Regular expressions

Regular expression grouping

Terms in an editor regular expression can be grouped together using \( and \). Any regular expression so constructed is treated as an identifiable unit in a larger regular expression, and can be referred to later in a search/replace expression by the editor.

This is a particularly useful mechanism. Each regular expression enclosed between escaped brackets is treated as a positional parameter. For example, in the regular expression \([Tt]he\).\(fox\) the first grouped expression matches the words ``The'' or ``the''. It is followed by an indeterminate string of any characters, then a second grouped expression matching only the word ``fox''.

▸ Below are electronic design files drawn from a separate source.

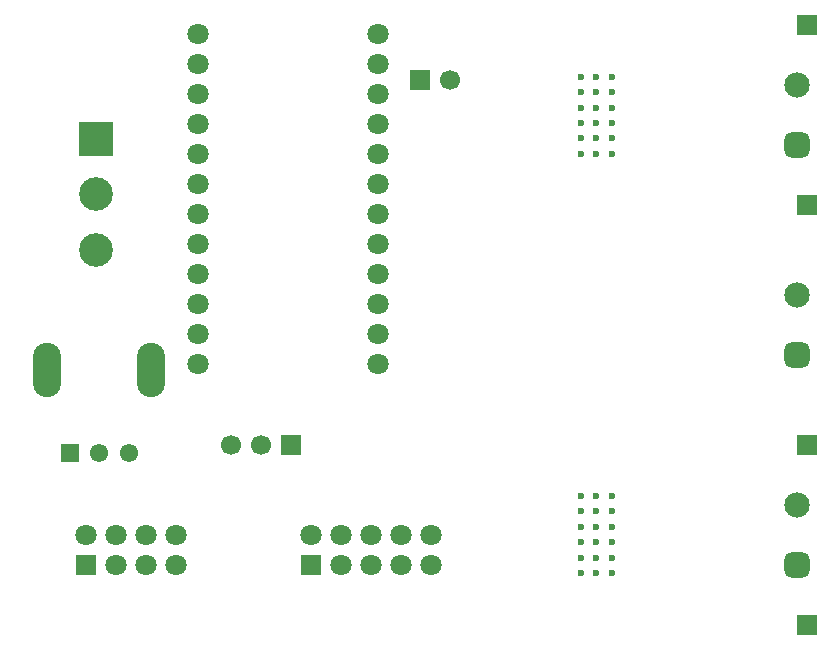
<source format=gbr>
%TF.GenerationSoftware,Altium Limited,Altium Designer,23.9.2 (47)*%
G04 Layer_Color=16711935*
%FSLAX45Y45*%
%MOMM*%
%TF.SameCoordinates,FB2876E6-207A-4176-94B4-128B36F1A8A2*%
%TF.FilePolarity,Negative*%
%TF.FileFunction,Soldermask,Bot*%
%TF.Part,Single*%
G01*
G75*
%TA.AperFunction,ComponentPad*%
%ADD25C,1.55000*%
%ADD26R,1.55000X1.55000*%
G04:AMPARAMS|DCode=27|XSize=2.4mm|YSize=4.6mm|CornerRadius=1.2mm|HoleSize=0mm|Usage=FLASHONLY|Rotation=0.000|XOffset=0mm|YOffset=0mm|HoleType=Round|Shape=RoundedRectangle|*
%AMROUNDEDRECTD27*
21,1,2.40000,2.20000,0,0,0.0*
21,1,0.00000,4.60000,0,0,0.0*
1,1,2.40000,0.00000,-1.10000*
1,1,2.40000,0.00000,-1.10000*
1,1,2.40000,0.00000,1.10000*
1,1,2.40000,0.00000,1.10000*
%
%ADD27ROUNDEDRECTD27*%
%ADD30C,2.85420*%
%ADD31R,2.85420X2.85420*%
%TA.AperFunction,ViaPad*%
%ADD34C,0.60000*%
%TA.AperFunction,ComponentPad*%
%ADD45C,1.80000*%
%ADD46R,1.80000X1.80000*%
%ADD47R,1.70000X1.70000*%
%ADD48C,1.70000*%
G04:AMPARAMS|DCode=49|XSize=2.15mm|YSize=2.15mm|CornerRadius=0.5875mm|HoleSize=0mm|Usage=FLASHONLY|Rotation=90.000|XOffset=0mm|YOffset=0mm|HoleType=Round|Shape=RoundedRectangle|*
%AMROUNDEDRECTD49*
21,1,2.15000,0.97500,0,0,90.0*
21,1,0.97500,2.15000,0,0,90.0*
1,1,1.17500,0.48750,0.48750*
1,1,1.17500,0.48750,-0.48750*
1,1,1.17500,-0.48750,-0.48750*
1,1,1.17500,-0.48750,0.48750*
%
%ADD49ROUNDEDRECTD49*%
%ADD50C,2.15000*%
D25*
X11660002Y4249999D02*
D03*
X11410000D02*
D03*
D26*
X11159998D02*
D03*
D27*
X11849999Y4949998D02*
D03*
X10970001D02*
D03*
D30*
X11380003Y5970102D02*
D03*
Y6440002D02*
D03*
D31*
Y6909902D02*
D03*
D34*
X15620000Y3235000D02*
D03*
Y3365002D02*
D03*
Y3494999D02*
D03*
Y3625002D02*
D03*
Y3754999D02*
D03*
Y3885001D02*
D03*
X15750002Y3235000D02*
D03*
Y3365002D02*
D03*
Y3494999D02*
D03*
Y3625002D02*
D03*
Y3754999D02*
D03*
Y3885001D02*
D03*
X15490002Y3235000D02*
D03*
Y3365002D02*
D03*
Y3494999D02*
D03*
Y3625002D02*
D03*
Y3754999D02*
D03*
Y3885001D02*
D03*
X15620000Y6785000D02*
D03*
Y6914998D02*
D03*
Y7045000D02*
D03*
Y7175002D02*
D03*
Y7304999D02*
D03*
Y7435002D02*
D03*
X15750002Y6785000D02*
D03*
Y6914998D02*
D03*
Y7045000D02*
D03*
Y7175002D02*
D03*
Y7304999D02*
D03*
Y7435002D02*
D03*
X15490002Y6785000D02*
D03*
Y6914998D02*
D03*
Y7045000D02*
D03*
Y7175002D02*
D03*
Y7304999D02*
D03*
Y7435002D02*
D03*
D45*
X12065000Y3556000D02*
D03*
X11811000D02*
D03*
X12065000Y3302000D02*
D03*
X11811000D02*
D03*
X11557000Y3556000D02*
D03*
Y3302000D02*
D03*
X11303000Y3556000D02*
D03*
X13774501Y5000498D02*
D03*
X12250501Y7794498D02*
D03*
Y7540498D02*
D03*
Y7286498D02*
D03*
Y7032498D02*
D03*
Y6778498D02*
D03*
Y6524498D02*
D03*
Y6270498D02*
D03*
Y6016498D02*
D03*
Y5762498D02*
D03*
Y5508498D02*
D03*
Y5254498D02*
D03*
X13774501D02*
D03*
Y5508498D02*
D03*
Y5762498D02*
D03*
Y6016498D02*
D03*
Y6270498D02*
D03*
Y6524498D02*
D03*
Y6778498D02*
D03*
Y7032498D02*
D03*
Y7286498D02*
D03*
Y7540498D02*
D03*
Y7794498D02*
D03*
X12250501Y5000498D02*
D03*
X14224001Y3556000D02*
D03*
X13970000D02*
D03*
X14224001Y3302000D02*
D03*
X13970000D02*
D03*
X13716000Y3556000D02*
D03*
Y3302000D02*
D03*
X13462000Y3556000D02*
D03*
Y3302000D02*
D03*
X13208000Y3556000D02*
D03*
D46*
X11303000Y3302000D02*
D03*
X13208000D02*
D03*
D47*
X13034000Y4320002D02*
D03*
X17400002Y2790002D02*
D03*
Y4320002D02*
D03*
X14126003Y7409998D02*
D03*
X17400002Y7870002D02*
D03*
Y6350000D02*
D03*
D48*
X12780000Y4320002D02*
D03*
X12526000D02*
D03*
X14380002Y7409998D02*
D03*
D49*
X17317004Y6862003D02*
D03*
Y5084003D02*
D03*
Y3306003D02*
D03*
D50*
Y7362002D02*
D03*
Y5584002D02*
D03*
Y3806002D02*
D03*
%TF.MD5,67294262ae4a9d5d63aef28024e69f95*%
M02*

</source>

The first grouped expression may be referred to in the editor expression as \1, the second expression as \2, and so on. For an illustration of how this can be used to swap the order of regular expressions during a search and replace operation, see ``Manipulating text with sed''.

Grouping can be used to search for words separated by white space (tabs or spaces). For example, suppose you want to search for the expression above, where the words are separated by white space. You could construct a pattern like this:

\([Tt]he\)\([<Tab><Enter><Space>]\{1,100\}\)\(fox\)

The middle group, \([<Tab><Enter><Space>]\{1,100\}\), is a group consisting of the set of space, tab and newline characters, matched from one to one hundred times. Thus, it will match from one to one hundred white space characters as a group separating ``The'' and ``fox''.

When a program that uses regular expressions tries to find a match, it searches for a string that matches the first group. If it finds a match, it then tries to match up the second group, then the third, and so on. A complete match is only confirmed when all the expressions in a group are correctly matched to a string of consecutive characters in the target file.